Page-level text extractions
<<<<
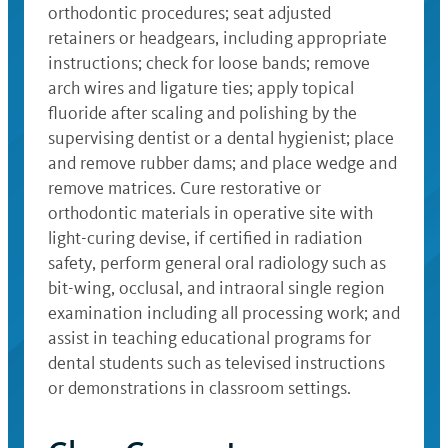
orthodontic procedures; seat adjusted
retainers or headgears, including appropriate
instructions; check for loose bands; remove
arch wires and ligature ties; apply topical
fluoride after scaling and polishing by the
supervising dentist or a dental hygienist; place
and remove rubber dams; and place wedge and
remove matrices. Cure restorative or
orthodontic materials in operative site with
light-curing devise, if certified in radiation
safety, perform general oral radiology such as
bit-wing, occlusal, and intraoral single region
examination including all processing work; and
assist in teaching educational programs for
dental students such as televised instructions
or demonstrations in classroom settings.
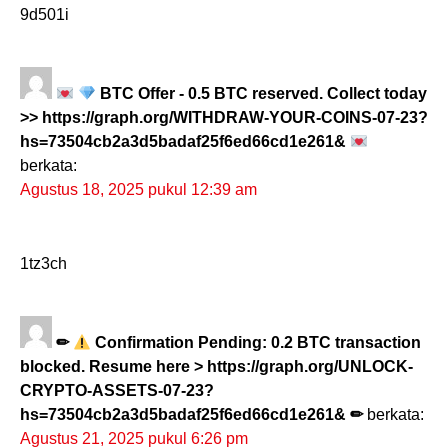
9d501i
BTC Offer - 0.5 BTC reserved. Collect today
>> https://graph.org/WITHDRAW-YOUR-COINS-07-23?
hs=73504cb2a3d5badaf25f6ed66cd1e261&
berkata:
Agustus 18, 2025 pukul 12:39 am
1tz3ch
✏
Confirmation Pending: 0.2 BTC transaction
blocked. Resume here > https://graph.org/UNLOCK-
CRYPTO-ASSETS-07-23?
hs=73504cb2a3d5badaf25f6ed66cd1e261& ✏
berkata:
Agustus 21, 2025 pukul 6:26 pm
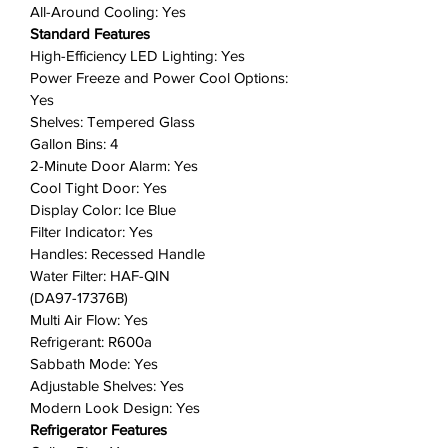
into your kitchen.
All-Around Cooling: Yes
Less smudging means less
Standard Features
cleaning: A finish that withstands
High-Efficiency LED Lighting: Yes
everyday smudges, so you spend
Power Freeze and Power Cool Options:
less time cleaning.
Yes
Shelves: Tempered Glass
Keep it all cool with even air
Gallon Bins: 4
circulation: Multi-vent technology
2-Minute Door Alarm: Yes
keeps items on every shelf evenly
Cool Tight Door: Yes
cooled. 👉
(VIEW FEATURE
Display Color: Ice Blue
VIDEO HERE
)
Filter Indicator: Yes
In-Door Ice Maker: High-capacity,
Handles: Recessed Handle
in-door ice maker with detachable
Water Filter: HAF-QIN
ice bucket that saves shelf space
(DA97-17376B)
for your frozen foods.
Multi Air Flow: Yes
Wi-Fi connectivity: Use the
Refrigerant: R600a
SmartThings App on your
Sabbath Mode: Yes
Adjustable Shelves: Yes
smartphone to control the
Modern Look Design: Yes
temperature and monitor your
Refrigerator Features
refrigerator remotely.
>>>>
» What is expected: Please report each line in the rows above that contains the string "Shelves", copying every such line in full.

» Expected output:
Shelves: Tempered Glass
Adjustable Shelves: Yes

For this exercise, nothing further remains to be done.